==== Extracted information ====

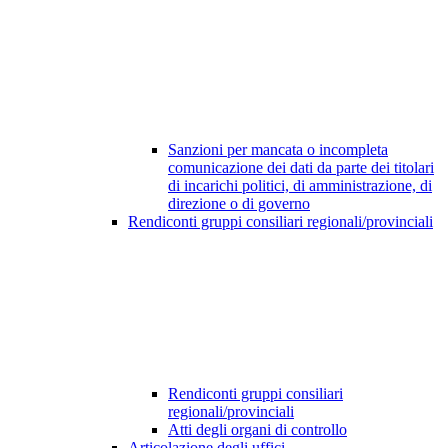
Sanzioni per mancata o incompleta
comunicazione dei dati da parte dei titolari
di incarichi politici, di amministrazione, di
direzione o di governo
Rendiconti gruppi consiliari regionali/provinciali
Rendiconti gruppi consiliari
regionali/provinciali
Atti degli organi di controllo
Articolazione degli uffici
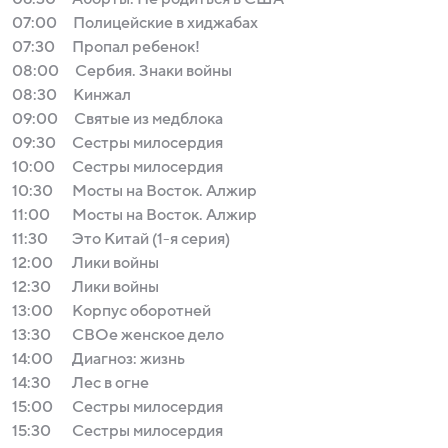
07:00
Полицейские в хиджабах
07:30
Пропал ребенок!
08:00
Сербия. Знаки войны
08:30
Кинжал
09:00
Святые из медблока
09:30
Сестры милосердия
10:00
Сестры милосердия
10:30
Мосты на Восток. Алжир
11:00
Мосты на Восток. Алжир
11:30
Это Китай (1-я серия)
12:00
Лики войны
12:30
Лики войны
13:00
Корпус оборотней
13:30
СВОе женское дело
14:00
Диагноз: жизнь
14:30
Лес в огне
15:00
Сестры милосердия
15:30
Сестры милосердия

====

_Try it:_ Convert the text of the records into a JSON list of strings with one string per line, starting at the beginning of the records and stopping after the line that contains "Articolazione degli uffici". Leave out blank lines and the pictures.

_Answer area:_
[
  "Sanzioni per mancata o incompleta",
  "comunicazione dei dati da parte dei titolari",
  "di incarichi politici, di amministrazione, di",
  "direzione o di governo",
  "Rendiconti gruppi consiliari regionali/provinciali",
  "Rendiconti gruppi consiliari",
  "regionali/provinciali",
  "Atti degli organi di controllo",
  "Articolazione degli uffici"
]